As pointed out by [1] (see Proposition 4 and discussion), the loss here is binomial and so the Bentkus bound produces nearly tight intervals.

Generic loss functions and high-probability interval bounds

Finally, we can acheive (1) and (2) but not (3). By combining the previous two ideas, we can find sets satisfying

\[ \underset{\mathcal{Z}}{\mathcal{P}}\left( \underset{Z_n}{\mathcal{P}}\left( L(Y_n, S_{\hat{\lambda}}(X_n)) \le \beta \right) \ge 1 - \gamma \right) \ge 1 - \varepsilon. \quad\quad\textrm{Eq. 5 (loss, intervals, separate control)} \]

Comparison

To me, Eq. 5 looks like the best sort of guarantee — interval control over a generic loss, with separate control of the randomness. In fact, I rather wish the original RCPS paper had looked at bounds of the form Eq. 5 rather than Eq. 2.

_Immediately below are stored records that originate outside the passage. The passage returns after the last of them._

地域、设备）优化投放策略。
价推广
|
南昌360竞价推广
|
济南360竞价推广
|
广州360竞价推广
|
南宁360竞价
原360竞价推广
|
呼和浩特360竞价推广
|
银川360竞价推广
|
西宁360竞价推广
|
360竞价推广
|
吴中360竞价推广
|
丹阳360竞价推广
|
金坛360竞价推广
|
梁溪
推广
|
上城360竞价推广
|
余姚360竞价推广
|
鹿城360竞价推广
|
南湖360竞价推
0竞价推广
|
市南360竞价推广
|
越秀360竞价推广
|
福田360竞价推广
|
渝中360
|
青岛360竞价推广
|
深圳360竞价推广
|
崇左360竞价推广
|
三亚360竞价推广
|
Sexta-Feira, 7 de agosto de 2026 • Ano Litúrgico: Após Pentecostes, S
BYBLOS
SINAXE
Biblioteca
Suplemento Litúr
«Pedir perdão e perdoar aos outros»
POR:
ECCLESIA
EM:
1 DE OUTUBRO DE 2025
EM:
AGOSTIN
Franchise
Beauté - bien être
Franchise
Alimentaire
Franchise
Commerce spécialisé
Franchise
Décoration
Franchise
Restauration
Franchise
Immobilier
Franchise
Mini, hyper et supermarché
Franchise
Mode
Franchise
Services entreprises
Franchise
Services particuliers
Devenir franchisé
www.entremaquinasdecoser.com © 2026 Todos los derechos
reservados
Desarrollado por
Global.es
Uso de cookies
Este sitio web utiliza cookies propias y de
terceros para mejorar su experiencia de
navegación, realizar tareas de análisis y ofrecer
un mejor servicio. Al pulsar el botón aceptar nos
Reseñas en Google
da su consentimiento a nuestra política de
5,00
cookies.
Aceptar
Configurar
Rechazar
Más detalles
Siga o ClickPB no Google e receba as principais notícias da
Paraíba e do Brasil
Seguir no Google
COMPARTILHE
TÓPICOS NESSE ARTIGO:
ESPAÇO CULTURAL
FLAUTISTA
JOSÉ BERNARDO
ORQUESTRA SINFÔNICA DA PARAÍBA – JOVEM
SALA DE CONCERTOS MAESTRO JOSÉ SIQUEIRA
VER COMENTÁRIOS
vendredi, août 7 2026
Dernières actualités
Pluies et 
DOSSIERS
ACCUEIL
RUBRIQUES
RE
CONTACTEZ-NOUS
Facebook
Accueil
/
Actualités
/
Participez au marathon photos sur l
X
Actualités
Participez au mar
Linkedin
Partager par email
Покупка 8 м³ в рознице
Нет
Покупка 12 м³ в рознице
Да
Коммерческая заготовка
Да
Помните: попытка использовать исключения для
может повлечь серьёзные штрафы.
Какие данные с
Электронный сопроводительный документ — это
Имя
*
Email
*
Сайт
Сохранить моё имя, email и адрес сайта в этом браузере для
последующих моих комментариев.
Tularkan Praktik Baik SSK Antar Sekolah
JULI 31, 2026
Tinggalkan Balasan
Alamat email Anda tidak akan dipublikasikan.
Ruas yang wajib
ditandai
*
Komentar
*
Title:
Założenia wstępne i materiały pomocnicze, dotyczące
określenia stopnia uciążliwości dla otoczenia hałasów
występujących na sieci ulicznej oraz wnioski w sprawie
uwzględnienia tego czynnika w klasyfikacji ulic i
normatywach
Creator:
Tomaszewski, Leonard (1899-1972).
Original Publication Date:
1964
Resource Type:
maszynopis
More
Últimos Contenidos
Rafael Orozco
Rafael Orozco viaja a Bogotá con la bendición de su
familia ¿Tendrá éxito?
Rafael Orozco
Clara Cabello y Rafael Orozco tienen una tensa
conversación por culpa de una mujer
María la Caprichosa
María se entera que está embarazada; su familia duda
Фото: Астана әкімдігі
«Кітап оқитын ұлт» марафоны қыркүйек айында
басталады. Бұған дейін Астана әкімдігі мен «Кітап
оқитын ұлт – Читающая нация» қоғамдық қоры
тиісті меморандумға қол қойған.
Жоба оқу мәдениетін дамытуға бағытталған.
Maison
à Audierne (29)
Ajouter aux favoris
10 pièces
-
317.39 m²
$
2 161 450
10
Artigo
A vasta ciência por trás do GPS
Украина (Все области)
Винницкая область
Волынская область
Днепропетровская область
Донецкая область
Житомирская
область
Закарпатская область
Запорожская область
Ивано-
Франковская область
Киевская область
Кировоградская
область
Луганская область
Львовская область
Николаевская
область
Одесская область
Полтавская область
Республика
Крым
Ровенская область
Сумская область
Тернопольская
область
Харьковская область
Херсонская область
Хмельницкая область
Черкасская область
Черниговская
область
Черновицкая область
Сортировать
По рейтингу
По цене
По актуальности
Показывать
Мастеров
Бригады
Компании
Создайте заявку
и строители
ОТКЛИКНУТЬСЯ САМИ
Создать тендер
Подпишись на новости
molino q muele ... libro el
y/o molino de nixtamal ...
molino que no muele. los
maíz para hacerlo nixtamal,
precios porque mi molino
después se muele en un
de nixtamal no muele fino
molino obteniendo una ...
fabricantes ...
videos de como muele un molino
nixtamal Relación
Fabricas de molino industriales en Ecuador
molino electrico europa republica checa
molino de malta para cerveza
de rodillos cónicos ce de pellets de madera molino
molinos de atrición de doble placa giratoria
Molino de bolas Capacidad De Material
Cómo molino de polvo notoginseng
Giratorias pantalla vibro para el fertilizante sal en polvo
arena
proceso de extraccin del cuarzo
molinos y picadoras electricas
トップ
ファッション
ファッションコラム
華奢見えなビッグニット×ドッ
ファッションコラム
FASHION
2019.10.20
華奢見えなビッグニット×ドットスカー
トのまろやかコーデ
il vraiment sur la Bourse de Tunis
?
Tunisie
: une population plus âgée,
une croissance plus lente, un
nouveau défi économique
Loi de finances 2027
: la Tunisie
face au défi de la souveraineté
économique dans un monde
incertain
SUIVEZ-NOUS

Of course, computing the \(\lambda(Z_m)\) for each calibration point requires inverting \(N\) loss functions rather than a single empirical loss as in the RCPS paper. Furthermore, Anastasios pointed out to me that the concentration bounds used by RCPS to separately control the randomness (difference (2)) converge at rate \(1/\sqrt{N}\), while traditional CI is based on quantile estimates which are accurate at rate \(1/N\). So there is both a computational and theoretical price to be paid.

But the main point is that the machinery developed in [1] allows you to pick and choose what you need for your particular problem. In this sense, [1] represents an even richer set of techniques than might appear at first glance.

References

[1] Bates, S., Angelopoulos, A., Lei, L., Malik, J. and Jordan, M., 2021. Distribution-free, risk-controlling prediction sets. Journal of the ACM (JACM), 68(6), pp.1-34.